Standing over them was a tall figure in black. His helmet gleamed under the sun, and something about his posture – relaxed, amused, but radiating bone-chilling violence – made recognition dawn in my gut before my mind caught up.
He turned his head slightly toward me, and though I couldn’t see his face behind the dark visor, a tremor of memory shivered down my spine.
I knew him painfully well.
Desmond came to save me from these teens.
I burst into tears. My hands were shaking so violently that I thought I might collapse. I just stood there like an idiot, sobbing, tears rolling down my cheeks as I stared at the boys lying on the ground, unmoving, their blood smearing the stone beneath their heads.
“What have you done, Desmond… God forgive his sinful soul…” I whispered, my voice breaking into hiccupped sobs.
He cocked his head to the side, almost curiously, the sleek black helmet covering his face completely. But… on top of it… were cat ears.
Cat ears.
For a second, through my tears, confusion sparked in my chest. Was he completely out of his mind? Or was it just some twisted sense of humour? But it was definitely him. I would recognise his energy anywhere… even if yesterday he was a stranger who left me breathless in a different way.

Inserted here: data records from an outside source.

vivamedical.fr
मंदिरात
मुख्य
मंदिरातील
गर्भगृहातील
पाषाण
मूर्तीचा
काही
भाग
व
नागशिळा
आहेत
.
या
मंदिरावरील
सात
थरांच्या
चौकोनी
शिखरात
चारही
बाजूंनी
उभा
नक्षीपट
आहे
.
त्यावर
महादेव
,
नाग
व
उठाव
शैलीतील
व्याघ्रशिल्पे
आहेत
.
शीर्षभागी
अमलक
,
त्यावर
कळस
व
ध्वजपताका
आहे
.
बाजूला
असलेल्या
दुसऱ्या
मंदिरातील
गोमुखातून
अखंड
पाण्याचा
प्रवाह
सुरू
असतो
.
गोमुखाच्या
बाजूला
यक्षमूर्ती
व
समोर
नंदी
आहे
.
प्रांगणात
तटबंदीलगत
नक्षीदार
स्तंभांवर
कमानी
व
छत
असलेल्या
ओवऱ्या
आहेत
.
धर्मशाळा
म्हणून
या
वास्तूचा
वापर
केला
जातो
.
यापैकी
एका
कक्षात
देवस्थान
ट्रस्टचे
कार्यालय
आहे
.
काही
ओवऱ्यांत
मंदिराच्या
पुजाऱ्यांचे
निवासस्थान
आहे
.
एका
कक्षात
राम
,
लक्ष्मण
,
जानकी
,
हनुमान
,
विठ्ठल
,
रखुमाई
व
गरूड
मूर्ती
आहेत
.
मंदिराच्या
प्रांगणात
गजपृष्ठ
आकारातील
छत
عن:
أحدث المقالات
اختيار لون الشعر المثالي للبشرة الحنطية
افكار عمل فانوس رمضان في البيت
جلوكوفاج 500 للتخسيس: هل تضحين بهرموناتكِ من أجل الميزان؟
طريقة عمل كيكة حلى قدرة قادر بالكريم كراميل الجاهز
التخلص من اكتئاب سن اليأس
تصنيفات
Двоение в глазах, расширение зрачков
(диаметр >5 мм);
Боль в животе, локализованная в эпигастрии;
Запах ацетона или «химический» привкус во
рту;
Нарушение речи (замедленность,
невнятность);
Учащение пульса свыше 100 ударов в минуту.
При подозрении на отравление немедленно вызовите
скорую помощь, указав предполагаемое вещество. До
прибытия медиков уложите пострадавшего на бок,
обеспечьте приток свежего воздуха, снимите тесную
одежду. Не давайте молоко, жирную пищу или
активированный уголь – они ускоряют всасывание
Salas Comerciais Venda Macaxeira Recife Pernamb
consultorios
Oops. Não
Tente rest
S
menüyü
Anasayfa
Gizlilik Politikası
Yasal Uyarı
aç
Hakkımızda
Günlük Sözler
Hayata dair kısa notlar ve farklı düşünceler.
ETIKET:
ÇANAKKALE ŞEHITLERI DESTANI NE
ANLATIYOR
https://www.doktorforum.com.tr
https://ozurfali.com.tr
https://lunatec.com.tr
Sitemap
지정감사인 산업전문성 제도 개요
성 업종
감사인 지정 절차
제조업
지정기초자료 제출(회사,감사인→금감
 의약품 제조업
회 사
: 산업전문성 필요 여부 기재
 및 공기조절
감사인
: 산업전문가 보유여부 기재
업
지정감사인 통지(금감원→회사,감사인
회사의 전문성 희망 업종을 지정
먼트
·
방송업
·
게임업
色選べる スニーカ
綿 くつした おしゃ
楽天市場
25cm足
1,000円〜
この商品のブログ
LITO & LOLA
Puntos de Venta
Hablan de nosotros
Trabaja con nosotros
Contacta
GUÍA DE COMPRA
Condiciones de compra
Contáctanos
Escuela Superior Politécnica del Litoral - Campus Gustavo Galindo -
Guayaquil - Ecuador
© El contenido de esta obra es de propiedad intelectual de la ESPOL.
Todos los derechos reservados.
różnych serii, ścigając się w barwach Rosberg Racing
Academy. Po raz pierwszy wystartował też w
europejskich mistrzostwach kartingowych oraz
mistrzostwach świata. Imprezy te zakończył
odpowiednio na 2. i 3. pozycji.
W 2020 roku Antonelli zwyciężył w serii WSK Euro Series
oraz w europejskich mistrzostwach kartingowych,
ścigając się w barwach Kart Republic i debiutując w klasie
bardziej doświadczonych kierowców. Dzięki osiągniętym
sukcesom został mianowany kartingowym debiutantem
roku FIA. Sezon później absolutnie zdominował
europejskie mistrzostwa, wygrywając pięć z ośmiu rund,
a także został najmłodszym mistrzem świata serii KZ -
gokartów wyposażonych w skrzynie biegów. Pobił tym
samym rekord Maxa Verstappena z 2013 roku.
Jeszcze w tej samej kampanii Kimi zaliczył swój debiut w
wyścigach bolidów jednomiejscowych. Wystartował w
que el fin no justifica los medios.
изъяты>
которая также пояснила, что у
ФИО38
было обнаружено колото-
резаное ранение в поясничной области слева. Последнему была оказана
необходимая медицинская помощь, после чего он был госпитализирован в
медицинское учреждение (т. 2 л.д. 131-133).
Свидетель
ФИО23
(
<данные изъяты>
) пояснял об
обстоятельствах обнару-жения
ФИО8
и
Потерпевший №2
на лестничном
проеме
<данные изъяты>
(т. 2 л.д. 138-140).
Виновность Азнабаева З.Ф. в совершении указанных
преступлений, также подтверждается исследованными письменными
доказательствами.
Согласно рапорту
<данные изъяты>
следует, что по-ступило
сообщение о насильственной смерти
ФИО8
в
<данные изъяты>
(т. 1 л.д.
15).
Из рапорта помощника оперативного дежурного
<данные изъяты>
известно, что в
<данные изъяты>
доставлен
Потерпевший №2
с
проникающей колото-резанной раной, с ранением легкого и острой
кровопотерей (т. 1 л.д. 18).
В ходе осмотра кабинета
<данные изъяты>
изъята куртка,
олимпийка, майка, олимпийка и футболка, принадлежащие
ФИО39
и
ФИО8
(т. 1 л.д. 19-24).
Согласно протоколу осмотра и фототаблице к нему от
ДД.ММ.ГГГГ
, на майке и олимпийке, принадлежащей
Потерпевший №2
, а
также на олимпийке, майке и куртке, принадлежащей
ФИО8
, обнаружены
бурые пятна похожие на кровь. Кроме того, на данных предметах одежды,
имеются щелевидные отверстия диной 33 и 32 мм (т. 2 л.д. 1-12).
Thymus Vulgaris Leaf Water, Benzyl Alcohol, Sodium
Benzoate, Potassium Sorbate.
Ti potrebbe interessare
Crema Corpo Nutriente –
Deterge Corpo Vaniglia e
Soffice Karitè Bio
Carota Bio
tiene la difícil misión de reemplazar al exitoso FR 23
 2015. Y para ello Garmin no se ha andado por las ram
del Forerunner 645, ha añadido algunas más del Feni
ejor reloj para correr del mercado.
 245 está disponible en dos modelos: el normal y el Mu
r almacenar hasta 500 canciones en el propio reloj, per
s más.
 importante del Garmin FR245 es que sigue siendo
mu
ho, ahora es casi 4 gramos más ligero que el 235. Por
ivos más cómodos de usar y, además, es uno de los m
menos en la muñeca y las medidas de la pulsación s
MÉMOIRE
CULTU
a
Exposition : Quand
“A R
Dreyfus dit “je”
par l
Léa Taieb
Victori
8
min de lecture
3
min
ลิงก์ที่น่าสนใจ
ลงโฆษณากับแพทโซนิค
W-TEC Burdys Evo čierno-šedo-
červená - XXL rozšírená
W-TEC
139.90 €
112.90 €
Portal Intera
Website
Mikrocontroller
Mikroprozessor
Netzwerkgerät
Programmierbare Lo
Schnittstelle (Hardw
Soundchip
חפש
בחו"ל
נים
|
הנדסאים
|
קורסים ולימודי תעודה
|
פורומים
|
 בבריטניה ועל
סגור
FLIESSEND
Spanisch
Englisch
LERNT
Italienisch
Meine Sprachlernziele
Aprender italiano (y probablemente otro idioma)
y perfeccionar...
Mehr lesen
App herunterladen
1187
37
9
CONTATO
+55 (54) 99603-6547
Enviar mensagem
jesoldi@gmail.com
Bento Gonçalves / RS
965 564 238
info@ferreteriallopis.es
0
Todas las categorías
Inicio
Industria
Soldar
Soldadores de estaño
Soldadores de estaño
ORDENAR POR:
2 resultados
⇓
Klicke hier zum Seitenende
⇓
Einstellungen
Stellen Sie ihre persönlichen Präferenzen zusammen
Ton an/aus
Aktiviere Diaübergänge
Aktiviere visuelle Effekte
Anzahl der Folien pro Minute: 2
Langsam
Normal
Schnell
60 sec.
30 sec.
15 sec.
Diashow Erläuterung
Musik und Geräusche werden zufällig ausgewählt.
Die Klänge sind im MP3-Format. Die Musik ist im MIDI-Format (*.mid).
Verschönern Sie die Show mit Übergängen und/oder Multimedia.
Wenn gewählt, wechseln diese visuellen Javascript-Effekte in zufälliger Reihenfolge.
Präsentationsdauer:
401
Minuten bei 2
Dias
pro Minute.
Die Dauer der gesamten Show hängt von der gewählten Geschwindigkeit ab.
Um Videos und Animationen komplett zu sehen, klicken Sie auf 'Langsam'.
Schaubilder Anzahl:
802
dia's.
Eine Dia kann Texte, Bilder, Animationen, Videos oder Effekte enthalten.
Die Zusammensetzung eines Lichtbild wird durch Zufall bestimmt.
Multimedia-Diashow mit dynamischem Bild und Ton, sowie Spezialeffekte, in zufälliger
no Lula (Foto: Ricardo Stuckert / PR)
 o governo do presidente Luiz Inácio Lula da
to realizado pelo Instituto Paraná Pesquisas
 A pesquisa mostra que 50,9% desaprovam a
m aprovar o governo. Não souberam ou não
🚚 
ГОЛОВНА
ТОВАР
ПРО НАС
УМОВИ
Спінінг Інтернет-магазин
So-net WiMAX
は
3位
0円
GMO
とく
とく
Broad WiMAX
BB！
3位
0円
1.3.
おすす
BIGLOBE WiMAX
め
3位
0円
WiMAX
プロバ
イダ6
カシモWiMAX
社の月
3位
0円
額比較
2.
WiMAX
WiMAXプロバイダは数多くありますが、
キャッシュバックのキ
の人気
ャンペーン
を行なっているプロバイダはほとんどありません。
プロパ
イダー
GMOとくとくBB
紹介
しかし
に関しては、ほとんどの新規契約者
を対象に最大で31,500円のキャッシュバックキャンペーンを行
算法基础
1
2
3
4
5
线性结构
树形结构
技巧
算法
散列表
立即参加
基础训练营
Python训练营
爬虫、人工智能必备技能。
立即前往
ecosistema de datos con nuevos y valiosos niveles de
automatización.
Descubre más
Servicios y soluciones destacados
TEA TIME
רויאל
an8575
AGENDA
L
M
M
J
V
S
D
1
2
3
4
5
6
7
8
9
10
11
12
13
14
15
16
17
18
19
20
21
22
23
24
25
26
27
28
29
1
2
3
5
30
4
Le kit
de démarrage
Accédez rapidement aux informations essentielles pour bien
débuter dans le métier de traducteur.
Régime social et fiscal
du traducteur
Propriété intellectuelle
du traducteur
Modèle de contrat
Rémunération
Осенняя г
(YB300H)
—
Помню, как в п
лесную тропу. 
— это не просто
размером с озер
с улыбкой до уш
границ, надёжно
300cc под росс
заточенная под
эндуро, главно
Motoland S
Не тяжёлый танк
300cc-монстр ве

Had he been following me? Did he come because he heard my screams… or my prayers? Did God send him to save me? The thought made my stomach twist painfully.
I swallowed down a sob and took a tiny step back, wanting to run, to flee from the blood, the market, from him. But he rounded the counter before I could move, stepping over scattered peaches without crushing a single one, and pulled me into his arms.
Yes… it was him. The warmth of his body pressed against mine.
The scent of his skin wrapped around me like a protective cocoon, familiar despite only knowing it for a single night.
And it was so strange, so impossibly strange, that now…
I felt safe in his arms. Even though yesterday he terrified me…
and satisfied me… even though I didn’t know him at all.
My tears soaked into his black t-shirt as I sobbed against his chest, my shoulders trembling with each broken breath. He stroked my back in slow, calming motions.
“Come on, babe,” he murmured, his voice muffled by the helmet. “I’ll take you to the monastery.”
I licked my dry, salty lips, tasting my tears, and nodded, letting him guide me.
My mind drifted back to yesterday, to the beach, to his kisses, his touch, his tongue inside me…
I felt heat crawl under my skin at the memory.
Shame prickled through me. I hadn’t expected him to reappear.
I thought it was just one night… a single fleeting moment to bury in my prayers and pretend it never happened.
I wanted to run away from him. But I wanted more, too. God… why did I want more? I wanted to resist. I should resist. But it was as if my will dissolved whenever he was near, this perfect blond creature with emerald eyes that I couldn’t even see now, but felt gazing straight into my soul.